BS. You can ALWAYS double back. In fact, from the Helicopter, if you run out of elixirs, think about it, you can double back all the way to Muramasa's shop in town.

The game always allows this. In fact at the end of the game, after a few of the boss battles, you basically have to double back from the palace to the town to buy more stuff, it's almost mandatory.

Think Grand Theft Auto. The entire town is open to you. You can take a walk over to the Monastery any time. Han's Bar, Muramasa's, even Twin Serpent Plaza. 

YOU CAN ALWAYS DOUBLE BACK.
YOU CAN ALWAYS DOUBLE BACK.


----------



## Vince (Jul 2, 2005)

Mind Riot said:


> The Unlabored Flawlessness is cool, but I was expecting something different. It may be powerful, but it's really slow. Personally, I prefer the totally maxed out Dabilahro to it.



Jump first. 

It's really fast then! Jump and hit the X a few times in the air. The weapon, once mastered, is the best in the game.


----------



## Vince (Jul 2, 2005)

Mind Riot said:


> One other thing that I thought could have been a bit better was if they gave you more incentive to use the different weapons, like a level where you have to or you'll get slaughtered. But the Dragon Sword is totally effective in every situation, and it makes the others seem just a tad gimmcky to me. They certainly are fun and great looking, but if you get right down to it, you never NEED anything but the trusty Dragon Sword. Nitpicky gripes given the overall fun and quality of the game, but it did occur to me.



Each weapon has it's strengths & weaknesses. The flails are awesome against the sewer opponents, red oversized mosquito things, and the zombies. The sword is a great weapon, but sometimes the flail speed is just required. When you get later in to the game and you're fighting the LARGE opponents (when a room fills with the red dragons or the spiked-skinned firebreathers), you'll want to switch to the upgraded Dihabrlo or the Unlabored Flawlessness because of their combination of speed and power. Sometimes it's the only way to beat some of the larger enemies without getting killed. Remember, you're only about halfway to 2/3rds through the game. The last few chapters are really really long and challenging.

Information shown »

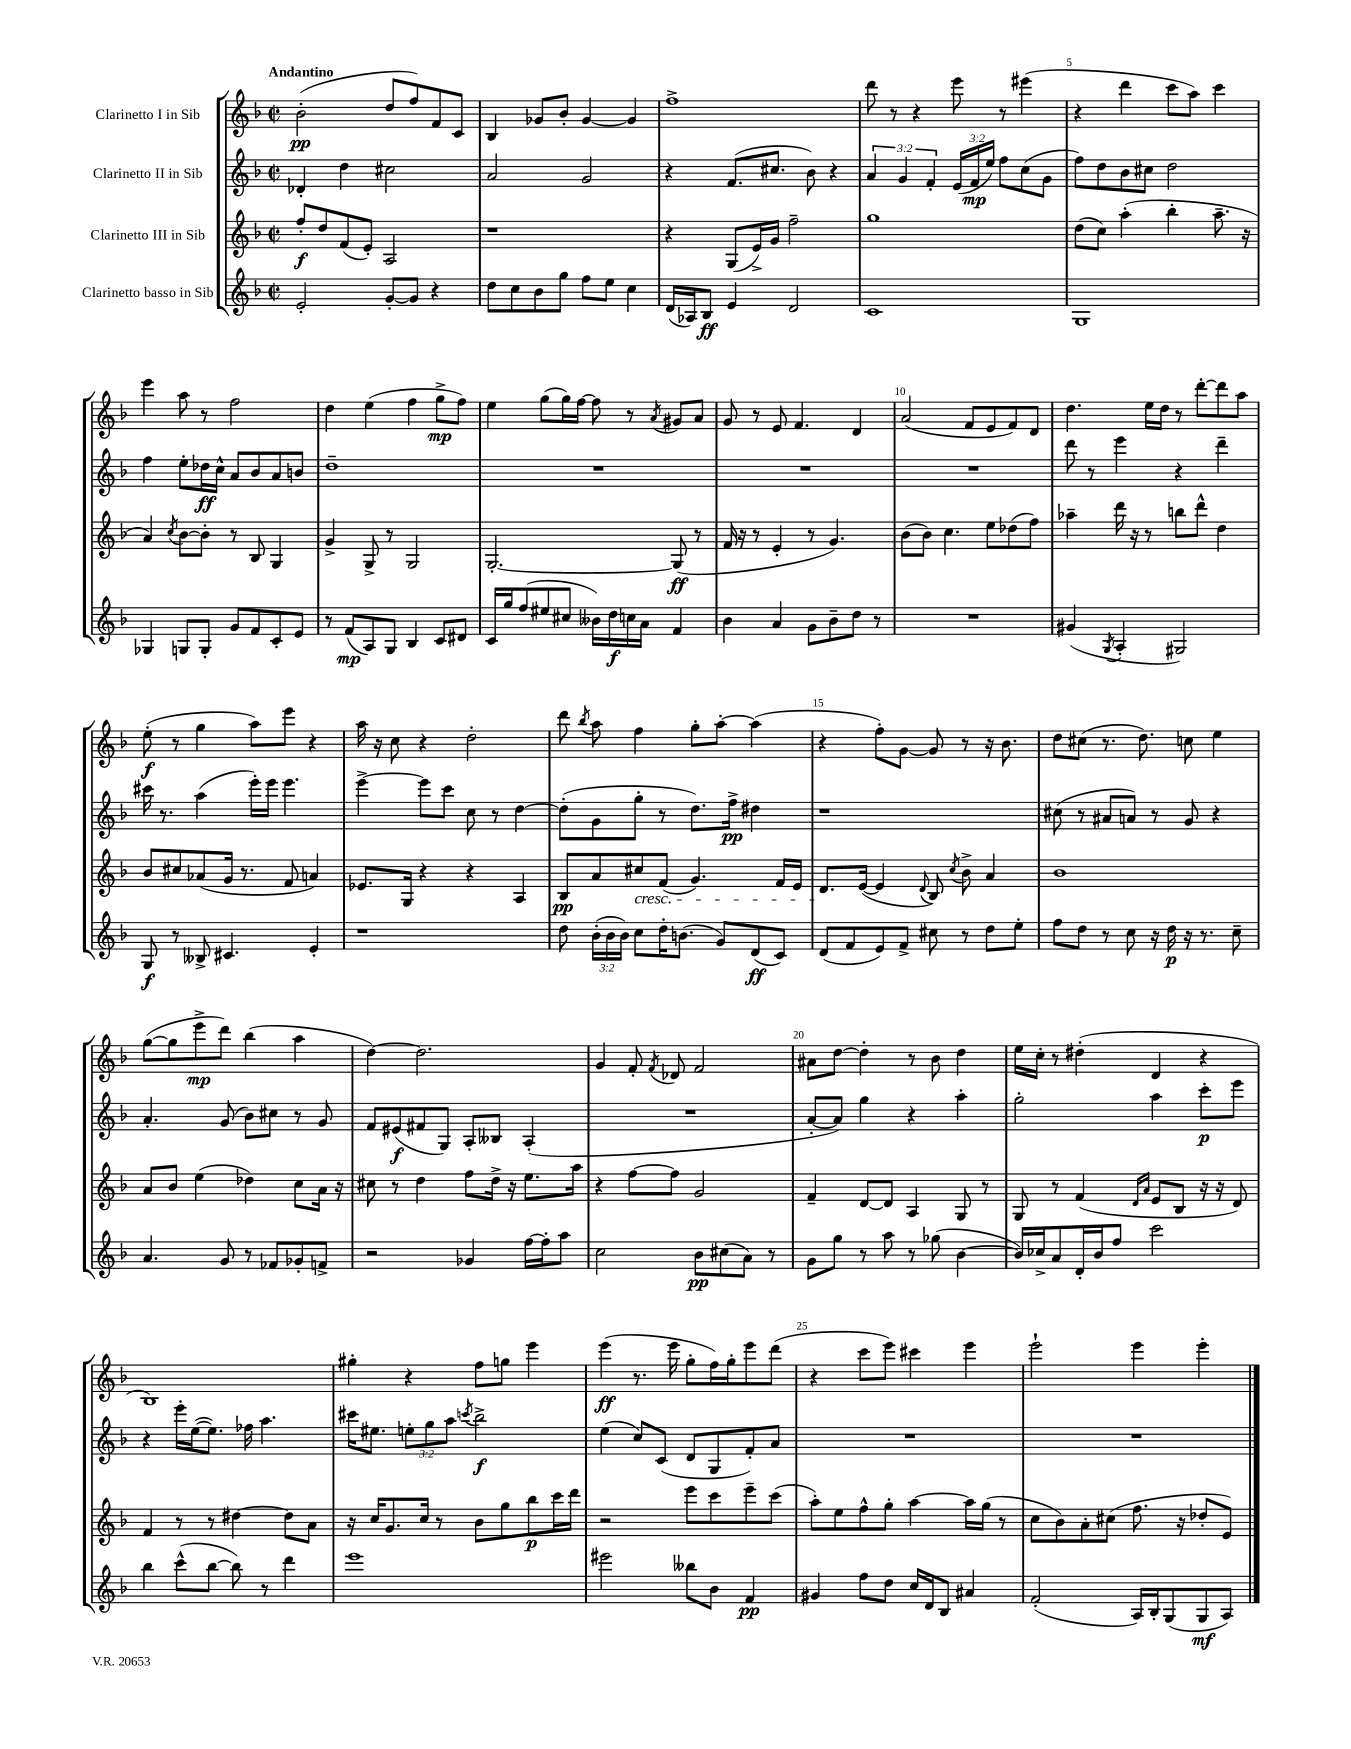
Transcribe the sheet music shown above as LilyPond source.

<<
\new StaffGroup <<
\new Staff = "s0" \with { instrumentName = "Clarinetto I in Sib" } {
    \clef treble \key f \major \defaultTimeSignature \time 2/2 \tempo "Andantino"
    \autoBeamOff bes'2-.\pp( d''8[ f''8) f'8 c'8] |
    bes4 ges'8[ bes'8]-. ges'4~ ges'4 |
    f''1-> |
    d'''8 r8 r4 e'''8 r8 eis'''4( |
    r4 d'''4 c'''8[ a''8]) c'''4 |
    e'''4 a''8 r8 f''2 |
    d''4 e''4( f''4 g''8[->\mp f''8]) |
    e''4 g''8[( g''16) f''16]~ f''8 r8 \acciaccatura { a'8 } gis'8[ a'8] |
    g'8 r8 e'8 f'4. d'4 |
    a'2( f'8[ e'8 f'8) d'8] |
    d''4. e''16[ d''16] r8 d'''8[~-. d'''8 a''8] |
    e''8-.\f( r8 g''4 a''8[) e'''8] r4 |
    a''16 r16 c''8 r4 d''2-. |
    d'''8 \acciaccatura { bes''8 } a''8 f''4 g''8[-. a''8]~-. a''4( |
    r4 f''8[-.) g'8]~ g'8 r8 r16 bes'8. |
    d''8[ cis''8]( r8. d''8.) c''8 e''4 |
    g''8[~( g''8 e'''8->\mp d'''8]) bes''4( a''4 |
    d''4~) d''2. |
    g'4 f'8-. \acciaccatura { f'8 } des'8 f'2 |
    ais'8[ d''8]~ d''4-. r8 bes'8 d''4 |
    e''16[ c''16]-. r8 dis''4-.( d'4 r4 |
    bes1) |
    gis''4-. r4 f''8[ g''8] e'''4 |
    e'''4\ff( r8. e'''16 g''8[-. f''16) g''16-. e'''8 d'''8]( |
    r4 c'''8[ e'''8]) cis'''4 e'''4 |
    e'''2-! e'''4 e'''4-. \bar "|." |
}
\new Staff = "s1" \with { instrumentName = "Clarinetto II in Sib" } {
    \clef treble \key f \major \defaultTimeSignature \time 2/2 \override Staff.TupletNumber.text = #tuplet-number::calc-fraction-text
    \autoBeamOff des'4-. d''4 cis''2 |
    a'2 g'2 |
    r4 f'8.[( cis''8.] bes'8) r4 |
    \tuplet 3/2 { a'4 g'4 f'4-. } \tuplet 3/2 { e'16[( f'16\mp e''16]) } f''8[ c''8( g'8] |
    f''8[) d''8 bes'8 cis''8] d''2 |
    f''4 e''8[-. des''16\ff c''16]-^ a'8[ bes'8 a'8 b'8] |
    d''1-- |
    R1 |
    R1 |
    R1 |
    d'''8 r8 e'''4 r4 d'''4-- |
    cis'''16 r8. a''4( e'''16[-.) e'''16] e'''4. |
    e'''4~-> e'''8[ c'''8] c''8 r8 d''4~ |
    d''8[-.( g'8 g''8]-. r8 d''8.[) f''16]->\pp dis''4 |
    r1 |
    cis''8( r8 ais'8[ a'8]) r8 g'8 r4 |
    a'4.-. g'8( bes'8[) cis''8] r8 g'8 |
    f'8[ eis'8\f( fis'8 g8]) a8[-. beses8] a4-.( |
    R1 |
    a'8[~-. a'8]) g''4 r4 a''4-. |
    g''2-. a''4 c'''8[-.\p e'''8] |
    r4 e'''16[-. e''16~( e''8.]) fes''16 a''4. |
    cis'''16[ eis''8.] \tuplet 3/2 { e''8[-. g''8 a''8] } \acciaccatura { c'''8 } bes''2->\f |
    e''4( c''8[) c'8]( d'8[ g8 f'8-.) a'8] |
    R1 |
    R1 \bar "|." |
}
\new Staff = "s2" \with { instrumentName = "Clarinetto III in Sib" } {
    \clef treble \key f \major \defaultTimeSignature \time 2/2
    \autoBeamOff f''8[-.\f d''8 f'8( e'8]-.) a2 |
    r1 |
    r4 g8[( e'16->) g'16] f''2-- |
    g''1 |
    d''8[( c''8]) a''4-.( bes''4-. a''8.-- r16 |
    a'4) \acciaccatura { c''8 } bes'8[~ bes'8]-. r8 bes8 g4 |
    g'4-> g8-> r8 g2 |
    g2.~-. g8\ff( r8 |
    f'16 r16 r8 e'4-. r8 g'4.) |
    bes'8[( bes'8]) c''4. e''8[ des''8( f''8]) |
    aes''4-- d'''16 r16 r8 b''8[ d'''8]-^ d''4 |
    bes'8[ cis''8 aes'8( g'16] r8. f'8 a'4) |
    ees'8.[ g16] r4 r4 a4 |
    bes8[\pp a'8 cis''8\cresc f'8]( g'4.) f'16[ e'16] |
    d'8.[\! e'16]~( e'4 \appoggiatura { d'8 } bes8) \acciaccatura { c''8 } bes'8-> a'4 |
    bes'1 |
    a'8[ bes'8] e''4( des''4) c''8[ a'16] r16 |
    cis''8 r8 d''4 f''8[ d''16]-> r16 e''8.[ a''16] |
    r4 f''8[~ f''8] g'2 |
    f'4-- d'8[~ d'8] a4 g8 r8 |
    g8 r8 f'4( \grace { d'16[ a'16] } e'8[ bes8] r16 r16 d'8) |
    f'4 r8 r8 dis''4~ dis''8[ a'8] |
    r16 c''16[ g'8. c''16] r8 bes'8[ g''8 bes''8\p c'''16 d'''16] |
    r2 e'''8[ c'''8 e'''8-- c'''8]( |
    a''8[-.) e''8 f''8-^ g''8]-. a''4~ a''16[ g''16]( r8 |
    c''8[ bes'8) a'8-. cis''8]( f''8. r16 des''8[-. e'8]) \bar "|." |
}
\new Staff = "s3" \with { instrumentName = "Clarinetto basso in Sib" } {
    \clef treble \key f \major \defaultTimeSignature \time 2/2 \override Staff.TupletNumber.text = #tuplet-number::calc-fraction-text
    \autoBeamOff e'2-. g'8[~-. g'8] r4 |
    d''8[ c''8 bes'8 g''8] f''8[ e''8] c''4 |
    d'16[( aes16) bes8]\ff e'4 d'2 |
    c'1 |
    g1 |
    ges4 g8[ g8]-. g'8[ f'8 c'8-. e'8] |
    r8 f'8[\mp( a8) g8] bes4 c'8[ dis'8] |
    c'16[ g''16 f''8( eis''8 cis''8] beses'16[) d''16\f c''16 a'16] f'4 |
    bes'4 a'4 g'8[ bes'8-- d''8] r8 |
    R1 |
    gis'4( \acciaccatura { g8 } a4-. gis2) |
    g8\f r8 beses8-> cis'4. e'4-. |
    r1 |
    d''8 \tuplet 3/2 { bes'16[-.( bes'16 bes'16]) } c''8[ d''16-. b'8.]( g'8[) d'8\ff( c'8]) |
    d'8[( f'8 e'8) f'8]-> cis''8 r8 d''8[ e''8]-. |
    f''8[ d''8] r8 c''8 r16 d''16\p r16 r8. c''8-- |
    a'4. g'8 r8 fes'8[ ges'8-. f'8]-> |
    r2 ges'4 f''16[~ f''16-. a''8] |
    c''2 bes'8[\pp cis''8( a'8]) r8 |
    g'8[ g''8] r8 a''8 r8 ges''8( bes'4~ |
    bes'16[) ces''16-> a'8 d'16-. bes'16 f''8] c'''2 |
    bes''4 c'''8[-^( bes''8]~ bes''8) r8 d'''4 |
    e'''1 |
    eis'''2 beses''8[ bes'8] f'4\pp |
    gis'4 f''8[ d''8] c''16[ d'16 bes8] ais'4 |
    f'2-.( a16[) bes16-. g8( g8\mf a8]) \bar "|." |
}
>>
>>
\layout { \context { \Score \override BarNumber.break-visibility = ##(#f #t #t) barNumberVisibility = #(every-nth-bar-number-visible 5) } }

Tasks to carry out »
**1)** According to the thread, what should a player do first to make the Unlabored Flawlessness fast?
**2)** Retype the stretch of the thread from "BS. You can" through "Twin Serpent Plaza.".

Solutions below »
**1)** Jump first.

**2)**
BS. You can ALWAYS double back. In fact, from the Helicopter, if you run out of elixirs, think about it, you can double back all the way to Muramasa's shop in town.

The game always allows this. In fact at the end of the game, after a few of the boss battles, you basically have to double back from the palace to the town to buy more stuff, it's almost mandatory.

Think Grand Theft Auto. The entire town is open to you. You can take a walk over to the Monastery any time. Han's Bar, Muramasa's, even Twin Serpent Plaza.